Tonight, I get to do the fun part of fulfilling duties as the Seattle/Northwest chapter chairman of the Baseball Writers Association of America. Usually, the job involves collecting membership dues, assigning voting for end of season MLB awards and a whole bunch of monotony you don’t want to hear about. Not tonight. This time, I get to go down on the field pre-game and present our local awards to the Mariners Most Valuable Player, Most Valuable Pitcher and Unsung Hero. Looking forward to it.
We discussed the Unsung Hero part a few days back. Now, let’s look at the Most Valuable Player race because it’s a close one.
You’ve got Franklin Gutierrez, having one of the best defensive seasons any player can enjoy. Then, there’s Ichiro, who put another record season together in the hits department. And also, Russell Branyan, who might have hit 40 home runs had he not been hurt this final month. Jose Lopez is a middle infielder with 25-homer power and an outside shot at 100 RBI. OK, that about covers the candidates.
So, who gets it?
We can look at how Branyan for months was the only serious power threat the Mariners had in their lineup. And those homers were not cheapies either. Most required a tape measure. It felt like the entire month of May saw the offense carried by Branyan at one time or another.
As for Lopez, he provided the type of power not traditionally found in second basemen. We know what Ian Kinsler and Aaron Hill can do. But second base is supposed to be the domain of slap hitters (Bret Boone was the exception, not the rule folks).
But how can anyone look beyond the contributions of Gutierrez and Ichiro in picking an MVP? Both are known for excellence on the offensive and defensive side. What Gutierrez has going for him defensively, Ichiro makes up for with his bat.
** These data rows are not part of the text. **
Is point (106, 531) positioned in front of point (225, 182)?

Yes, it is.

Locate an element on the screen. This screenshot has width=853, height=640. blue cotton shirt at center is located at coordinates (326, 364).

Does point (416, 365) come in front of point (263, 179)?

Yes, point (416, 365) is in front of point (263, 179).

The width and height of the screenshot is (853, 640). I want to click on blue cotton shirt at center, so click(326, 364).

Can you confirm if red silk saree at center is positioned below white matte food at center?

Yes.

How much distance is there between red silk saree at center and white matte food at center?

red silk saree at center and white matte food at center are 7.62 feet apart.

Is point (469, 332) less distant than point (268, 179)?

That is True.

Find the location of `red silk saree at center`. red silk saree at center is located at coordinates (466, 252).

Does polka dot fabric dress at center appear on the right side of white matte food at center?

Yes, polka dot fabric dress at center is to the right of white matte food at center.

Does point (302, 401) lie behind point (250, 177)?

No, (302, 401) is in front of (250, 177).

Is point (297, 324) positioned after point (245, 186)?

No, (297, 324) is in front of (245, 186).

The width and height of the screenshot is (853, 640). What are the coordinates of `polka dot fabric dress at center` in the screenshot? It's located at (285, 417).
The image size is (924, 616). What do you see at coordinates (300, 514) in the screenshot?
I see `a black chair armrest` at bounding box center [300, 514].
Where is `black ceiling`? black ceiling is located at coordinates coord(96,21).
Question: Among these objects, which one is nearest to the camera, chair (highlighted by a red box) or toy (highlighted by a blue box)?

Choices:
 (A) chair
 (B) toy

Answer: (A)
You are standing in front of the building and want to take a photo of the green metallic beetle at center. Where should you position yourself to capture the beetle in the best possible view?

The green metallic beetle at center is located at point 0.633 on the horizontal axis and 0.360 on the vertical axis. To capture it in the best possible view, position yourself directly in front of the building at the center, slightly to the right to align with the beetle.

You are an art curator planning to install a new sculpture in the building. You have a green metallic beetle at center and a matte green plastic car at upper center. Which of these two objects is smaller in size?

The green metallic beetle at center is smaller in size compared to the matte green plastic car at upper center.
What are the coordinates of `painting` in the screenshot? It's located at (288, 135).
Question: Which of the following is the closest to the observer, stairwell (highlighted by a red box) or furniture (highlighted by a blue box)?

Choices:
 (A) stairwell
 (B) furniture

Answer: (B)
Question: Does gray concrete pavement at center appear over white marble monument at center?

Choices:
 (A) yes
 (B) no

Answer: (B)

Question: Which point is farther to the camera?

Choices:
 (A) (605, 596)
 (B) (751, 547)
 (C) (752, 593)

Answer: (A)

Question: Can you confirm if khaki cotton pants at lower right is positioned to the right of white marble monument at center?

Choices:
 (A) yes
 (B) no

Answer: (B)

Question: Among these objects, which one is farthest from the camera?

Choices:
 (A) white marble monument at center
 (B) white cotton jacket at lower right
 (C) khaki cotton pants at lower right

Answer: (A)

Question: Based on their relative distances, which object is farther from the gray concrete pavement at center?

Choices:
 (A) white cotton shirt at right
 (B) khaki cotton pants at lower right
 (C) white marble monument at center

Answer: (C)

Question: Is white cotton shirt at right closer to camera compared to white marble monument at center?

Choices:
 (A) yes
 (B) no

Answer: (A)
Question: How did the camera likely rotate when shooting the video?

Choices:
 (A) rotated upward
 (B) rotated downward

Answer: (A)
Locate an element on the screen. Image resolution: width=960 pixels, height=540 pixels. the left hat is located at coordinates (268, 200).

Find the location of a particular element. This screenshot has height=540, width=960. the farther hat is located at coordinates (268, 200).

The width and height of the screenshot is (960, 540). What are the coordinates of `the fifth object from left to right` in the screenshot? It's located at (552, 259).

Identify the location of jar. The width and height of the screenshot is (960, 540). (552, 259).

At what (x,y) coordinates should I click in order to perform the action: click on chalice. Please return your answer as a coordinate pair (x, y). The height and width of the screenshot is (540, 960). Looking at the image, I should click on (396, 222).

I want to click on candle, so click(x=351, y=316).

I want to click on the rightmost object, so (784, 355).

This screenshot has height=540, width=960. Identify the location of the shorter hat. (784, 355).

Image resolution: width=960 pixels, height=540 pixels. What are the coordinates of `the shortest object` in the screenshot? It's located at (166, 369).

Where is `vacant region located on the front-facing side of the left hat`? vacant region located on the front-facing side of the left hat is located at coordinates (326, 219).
There are some numbers that try to quantify “value” though you have to take these, as with any numbers, with a grain of salt.
Over at FanGraphs.com, they use the Wins Above Replacement (WAR) stat and using those to pick between Gutierrez and Ichiro amounts to starting a war because they are both very close.
Gutierrez comes away with a 5.6, while Ichiro has a 5.0.
So, that stat shows Gutierrez to be more “valuable” than Ichiro. But not by much. And — here’s the catch — Gutierrez gets the nod largely because of his defensvie stats. His Ultimate Zone Rating of 27.1 is just off the charts. Combine that with his .763 OPS and you have the makings of an all-star centerfielder.
Ichiro’s UZR is also an impressive 9.4. Not unworldly like Gutierrez’s number, but few fielders are ever going to achieve a UZR that high. Ichiro’s number is still excellent. And his offensive OPS of .852 is clearly better than Gutierrez’s.
Which is why their WAR values are so close.
Keep in mind, though, that defensive stats are still in their infancy and more prone to fluctuations than offensive numbers. There is less certainty involved and stats like UZR are best viewed over multiple seasons.
Which means that a close race in WAR values might mean that a guy leading the race is not necessarily the better player. You could flip-flop it. In other words, this race between Ichiro and Gutierrez — at least in WAR — is too close to call.
I won’t tell you who I voted for this time because I’m representing the chapter. Sorry, this is one tough debate I’m actually going to sit out.
But I want to hear from you. Who is the team MVP?